• [SELECTED PASSAGE]
□ □ □ □ □

The United States is again involved in tit-for-tat hostilities in Syria with unspecified “Iran-backed militia groups.” Between Aug. 23 and 25, fighting between the United States and these groups in eastern Syria resulted in U.S. casualties and fatalities amongst the hostile forces. As described here and here, the United States has been engaged in on-again-off-again clashes with these groups in Syria since 2017. 

One of Congress’ core means of ensuring transparency and obtaining the necessary information to make decisions regarding how the nation’s armed forces are used abroad is requiring reporting on situations that could lead to war in section 4(a) of the War Powers Resolution (WPR). Specifically, the WPR requires the president to report to Congress on the introduction of U.S. armed forces into hostilities within 48 hours, unless previously authorized by Congress, including the “circumstances necessitating the introduction,” their “estimated scope and duration,” and the “constitutional and legislative authority” for the introduction. Despite the transparency-forcing mechanism of WPR reporting, executive branch legal theories for hostilities in Syria have shifted over time, and the facts underlying them have often been murky.

□ □ □ □ □

• [PARTS OF THE EXERCISE]
A – Do these statements agree with the passage on U.S. hostilities in Syria? Answer yes or no for each, quoting the deciding words. (i) The fighting between Aug. 23 and 25 took place in eastern Syria. (ii) The War Powers Resolution gives the president 72 hours to report to Congress. (iii) Executive branch legal theories for hostilities in Syria have stayed the same over time.
B – In two sentences, how would you summarize the passage on U.S. hostilities in Syria?
C – Resume the passage on U.S. hostilities in Syria and War Powers reporting, continuing after its final sentence.

• [Extracted records]
□ □ □ □ □

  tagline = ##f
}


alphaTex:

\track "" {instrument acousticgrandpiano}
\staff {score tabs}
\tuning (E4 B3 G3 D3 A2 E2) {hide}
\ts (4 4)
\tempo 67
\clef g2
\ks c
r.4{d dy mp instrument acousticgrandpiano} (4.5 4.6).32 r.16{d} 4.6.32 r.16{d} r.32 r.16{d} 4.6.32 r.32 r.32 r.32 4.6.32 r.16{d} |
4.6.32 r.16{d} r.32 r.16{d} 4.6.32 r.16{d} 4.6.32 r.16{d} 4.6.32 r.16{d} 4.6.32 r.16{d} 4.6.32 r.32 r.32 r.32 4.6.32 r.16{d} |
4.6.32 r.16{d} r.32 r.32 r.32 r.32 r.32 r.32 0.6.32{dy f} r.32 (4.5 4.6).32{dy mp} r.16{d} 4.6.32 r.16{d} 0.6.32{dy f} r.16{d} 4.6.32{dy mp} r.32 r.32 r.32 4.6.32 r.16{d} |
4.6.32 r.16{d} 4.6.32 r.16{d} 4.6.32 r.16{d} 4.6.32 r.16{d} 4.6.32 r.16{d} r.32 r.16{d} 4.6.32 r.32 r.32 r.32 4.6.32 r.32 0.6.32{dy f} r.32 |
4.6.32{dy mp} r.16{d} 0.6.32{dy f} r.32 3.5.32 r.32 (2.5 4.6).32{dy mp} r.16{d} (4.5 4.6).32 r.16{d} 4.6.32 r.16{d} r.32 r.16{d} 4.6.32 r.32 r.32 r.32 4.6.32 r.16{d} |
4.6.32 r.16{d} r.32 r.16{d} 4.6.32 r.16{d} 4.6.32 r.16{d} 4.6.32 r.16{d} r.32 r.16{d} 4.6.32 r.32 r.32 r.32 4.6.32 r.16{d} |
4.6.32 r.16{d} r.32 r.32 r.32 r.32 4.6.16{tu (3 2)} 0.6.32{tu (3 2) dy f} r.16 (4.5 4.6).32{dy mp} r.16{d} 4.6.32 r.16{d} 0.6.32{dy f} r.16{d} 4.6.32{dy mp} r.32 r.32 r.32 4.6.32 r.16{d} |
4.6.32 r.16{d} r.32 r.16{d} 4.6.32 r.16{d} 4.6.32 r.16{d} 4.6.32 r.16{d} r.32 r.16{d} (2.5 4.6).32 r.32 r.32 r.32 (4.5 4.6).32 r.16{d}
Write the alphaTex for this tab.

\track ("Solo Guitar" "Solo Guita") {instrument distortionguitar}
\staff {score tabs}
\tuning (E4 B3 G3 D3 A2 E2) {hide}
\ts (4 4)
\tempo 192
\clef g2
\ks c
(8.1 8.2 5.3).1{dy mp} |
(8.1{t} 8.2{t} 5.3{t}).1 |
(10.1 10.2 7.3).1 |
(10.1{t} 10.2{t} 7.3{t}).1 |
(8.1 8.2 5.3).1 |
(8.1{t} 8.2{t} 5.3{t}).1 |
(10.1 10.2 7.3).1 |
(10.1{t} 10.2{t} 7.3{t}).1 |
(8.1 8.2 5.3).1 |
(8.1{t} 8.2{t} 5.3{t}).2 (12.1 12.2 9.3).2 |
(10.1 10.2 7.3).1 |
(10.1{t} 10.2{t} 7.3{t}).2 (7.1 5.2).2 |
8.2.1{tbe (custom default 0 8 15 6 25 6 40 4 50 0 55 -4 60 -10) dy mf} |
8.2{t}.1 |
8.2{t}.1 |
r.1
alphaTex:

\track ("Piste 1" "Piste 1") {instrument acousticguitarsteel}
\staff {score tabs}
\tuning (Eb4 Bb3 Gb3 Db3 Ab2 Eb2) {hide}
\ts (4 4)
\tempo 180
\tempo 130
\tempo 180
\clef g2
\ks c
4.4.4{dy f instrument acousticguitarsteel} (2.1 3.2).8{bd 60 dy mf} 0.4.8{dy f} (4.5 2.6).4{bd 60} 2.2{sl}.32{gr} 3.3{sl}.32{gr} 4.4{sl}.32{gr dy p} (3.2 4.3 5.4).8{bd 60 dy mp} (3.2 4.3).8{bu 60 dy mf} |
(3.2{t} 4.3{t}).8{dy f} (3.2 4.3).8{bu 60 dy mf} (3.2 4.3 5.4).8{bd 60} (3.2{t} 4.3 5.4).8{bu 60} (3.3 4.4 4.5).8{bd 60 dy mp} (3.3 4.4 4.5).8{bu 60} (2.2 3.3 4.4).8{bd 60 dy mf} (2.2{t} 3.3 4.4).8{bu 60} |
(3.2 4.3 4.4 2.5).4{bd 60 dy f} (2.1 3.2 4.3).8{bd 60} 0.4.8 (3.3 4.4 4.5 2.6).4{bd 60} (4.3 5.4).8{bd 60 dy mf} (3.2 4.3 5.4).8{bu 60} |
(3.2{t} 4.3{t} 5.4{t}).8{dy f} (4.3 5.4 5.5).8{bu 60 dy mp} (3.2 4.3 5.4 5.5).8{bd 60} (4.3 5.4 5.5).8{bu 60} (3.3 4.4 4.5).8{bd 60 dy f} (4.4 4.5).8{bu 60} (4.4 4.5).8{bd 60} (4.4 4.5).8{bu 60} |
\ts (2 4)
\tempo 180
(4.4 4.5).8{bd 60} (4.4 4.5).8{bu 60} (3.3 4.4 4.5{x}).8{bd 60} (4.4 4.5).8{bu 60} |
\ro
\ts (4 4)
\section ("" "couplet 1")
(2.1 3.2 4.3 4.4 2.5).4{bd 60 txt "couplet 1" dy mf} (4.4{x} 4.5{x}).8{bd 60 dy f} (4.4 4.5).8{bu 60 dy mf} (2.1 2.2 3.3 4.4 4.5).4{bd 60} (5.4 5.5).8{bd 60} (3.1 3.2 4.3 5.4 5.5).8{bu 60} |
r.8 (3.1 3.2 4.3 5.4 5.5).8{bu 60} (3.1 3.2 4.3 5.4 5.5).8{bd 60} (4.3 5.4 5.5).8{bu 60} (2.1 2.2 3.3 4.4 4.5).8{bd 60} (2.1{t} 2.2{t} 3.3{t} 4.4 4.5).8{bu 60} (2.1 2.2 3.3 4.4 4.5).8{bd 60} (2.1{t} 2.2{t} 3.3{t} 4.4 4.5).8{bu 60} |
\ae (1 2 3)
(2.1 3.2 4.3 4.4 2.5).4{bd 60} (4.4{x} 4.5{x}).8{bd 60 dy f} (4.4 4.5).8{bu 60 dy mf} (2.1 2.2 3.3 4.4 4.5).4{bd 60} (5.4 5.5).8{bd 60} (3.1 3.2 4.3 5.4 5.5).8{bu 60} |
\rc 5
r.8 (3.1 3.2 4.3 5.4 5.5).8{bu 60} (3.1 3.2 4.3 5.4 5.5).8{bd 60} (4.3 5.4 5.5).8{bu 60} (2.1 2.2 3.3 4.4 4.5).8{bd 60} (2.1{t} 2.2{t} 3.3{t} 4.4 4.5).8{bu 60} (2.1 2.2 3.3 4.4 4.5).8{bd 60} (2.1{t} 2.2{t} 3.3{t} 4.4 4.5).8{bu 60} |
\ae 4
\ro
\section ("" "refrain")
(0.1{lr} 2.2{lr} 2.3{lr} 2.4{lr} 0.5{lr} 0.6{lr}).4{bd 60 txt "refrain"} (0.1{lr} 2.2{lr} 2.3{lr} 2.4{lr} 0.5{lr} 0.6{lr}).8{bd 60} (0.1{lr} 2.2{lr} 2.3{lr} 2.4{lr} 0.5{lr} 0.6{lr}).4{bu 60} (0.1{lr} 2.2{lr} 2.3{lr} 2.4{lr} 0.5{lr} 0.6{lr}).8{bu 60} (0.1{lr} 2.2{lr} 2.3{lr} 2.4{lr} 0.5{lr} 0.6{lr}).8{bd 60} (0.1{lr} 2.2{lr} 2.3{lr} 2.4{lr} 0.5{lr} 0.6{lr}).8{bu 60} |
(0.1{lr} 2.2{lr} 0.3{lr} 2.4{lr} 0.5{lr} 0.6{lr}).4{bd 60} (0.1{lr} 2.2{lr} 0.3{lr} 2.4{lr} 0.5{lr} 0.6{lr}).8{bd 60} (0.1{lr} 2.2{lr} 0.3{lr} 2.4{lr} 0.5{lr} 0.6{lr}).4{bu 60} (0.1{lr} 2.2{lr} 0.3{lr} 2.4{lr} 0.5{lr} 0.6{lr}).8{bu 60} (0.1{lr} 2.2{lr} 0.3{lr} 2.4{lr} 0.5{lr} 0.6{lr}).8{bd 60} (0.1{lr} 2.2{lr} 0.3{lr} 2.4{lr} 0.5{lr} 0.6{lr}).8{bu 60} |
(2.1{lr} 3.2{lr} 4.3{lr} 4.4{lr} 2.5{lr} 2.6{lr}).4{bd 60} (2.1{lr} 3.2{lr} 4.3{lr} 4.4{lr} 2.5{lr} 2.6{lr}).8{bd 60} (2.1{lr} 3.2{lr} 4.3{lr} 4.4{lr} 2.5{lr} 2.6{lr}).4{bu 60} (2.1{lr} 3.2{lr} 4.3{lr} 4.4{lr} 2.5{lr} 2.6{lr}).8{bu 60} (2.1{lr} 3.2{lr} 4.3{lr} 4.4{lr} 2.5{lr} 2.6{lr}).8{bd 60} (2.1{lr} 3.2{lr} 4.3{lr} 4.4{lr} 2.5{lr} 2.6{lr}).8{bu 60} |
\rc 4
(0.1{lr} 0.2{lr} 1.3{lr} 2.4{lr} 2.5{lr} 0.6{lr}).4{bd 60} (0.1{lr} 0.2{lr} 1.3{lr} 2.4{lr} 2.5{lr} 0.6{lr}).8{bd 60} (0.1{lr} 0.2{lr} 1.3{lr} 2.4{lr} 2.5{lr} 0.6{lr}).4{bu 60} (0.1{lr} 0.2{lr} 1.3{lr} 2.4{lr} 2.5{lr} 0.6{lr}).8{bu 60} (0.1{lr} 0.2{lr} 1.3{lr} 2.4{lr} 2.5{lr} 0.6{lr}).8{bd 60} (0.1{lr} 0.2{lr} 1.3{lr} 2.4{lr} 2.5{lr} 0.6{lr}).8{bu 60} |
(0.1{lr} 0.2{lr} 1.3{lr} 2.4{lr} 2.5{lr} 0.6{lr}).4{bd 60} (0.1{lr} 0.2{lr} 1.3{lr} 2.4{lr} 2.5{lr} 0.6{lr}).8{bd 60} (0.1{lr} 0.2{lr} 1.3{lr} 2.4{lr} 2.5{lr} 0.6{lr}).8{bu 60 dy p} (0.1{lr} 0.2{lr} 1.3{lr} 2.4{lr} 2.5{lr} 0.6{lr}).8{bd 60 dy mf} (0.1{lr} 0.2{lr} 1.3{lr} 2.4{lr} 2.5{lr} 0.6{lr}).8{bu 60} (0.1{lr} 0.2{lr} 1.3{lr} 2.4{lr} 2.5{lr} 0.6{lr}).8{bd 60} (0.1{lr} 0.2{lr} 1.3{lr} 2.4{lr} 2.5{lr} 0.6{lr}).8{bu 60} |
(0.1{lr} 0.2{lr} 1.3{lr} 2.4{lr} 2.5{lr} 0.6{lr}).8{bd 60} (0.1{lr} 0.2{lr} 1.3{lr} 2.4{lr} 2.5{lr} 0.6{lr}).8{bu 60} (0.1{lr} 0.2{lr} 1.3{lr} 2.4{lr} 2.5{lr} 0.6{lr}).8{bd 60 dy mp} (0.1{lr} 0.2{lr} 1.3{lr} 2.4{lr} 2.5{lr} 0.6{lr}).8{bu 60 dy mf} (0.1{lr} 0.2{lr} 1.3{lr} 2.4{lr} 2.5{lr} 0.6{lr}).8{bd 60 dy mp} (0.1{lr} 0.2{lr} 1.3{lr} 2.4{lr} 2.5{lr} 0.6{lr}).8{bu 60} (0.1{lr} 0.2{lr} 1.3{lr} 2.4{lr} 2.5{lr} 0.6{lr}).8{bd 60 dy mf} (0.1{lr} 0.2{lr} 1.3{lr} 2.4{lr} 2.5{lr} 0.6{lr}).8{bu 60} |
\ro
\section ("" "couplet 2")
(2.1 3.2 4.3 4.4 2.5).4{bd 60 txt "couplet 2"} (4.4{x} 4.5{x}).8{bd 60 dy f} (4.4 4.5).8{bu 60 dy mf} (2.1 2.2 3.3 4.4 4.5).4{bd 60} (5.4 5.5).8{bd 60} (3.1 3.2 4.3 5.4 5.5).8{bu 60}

□ □ □ □ □

• [RESPONSE LIST]
A –
(i) Yes: "fighting between the United States and these groups in eastern Syria"
(ii) No: "within 48 hours"
(iii) No: "executive branch legal theories for hostilities in Syria have shifted over time"

B – The United States is again in tit-for-tat hostilities with Iran-backed militia groups in Syria, with fighting in eastern Syria between Aug. 23 and 25 that resulted in U.S. casualties and fatalities among the hostile forces, part of on-again-off-again clashes since 2017. Section 4(a) of the War Powers Resolution requires the president to report to Congress within 48 hours on introducing U.S. armed forces into hostilities, yet executive branch legal theories for the hostilities in Syria have shifted over time, and the facts underlying them have often been murky.

C –
The most recent fighting involving “Iran-backed militias” in Syria prompted President Joe Biden to send his third report to Congress on the introduction of U.S. forces into hostilities (known as a “48-hour report”), along with a rare classified annex. But the public report covered only some of the hostilities in Syria and left many questions unanswered. (The latest report, along with its two predecessors, can be found in the comprehensive database created by the Reiss Center on Law and Security’s War Powers Resolution Reporting Project.) The Biden administration also notified the U.N. Security Council of its use of force in Syria, as required under Article 51 of the U.N. Charter. This “Article 51 letter,” as they are called, which argued the strikes were lawful measures of self-defense under international law, raises further legal questions including about a seemingly novel legal theory for the use of force.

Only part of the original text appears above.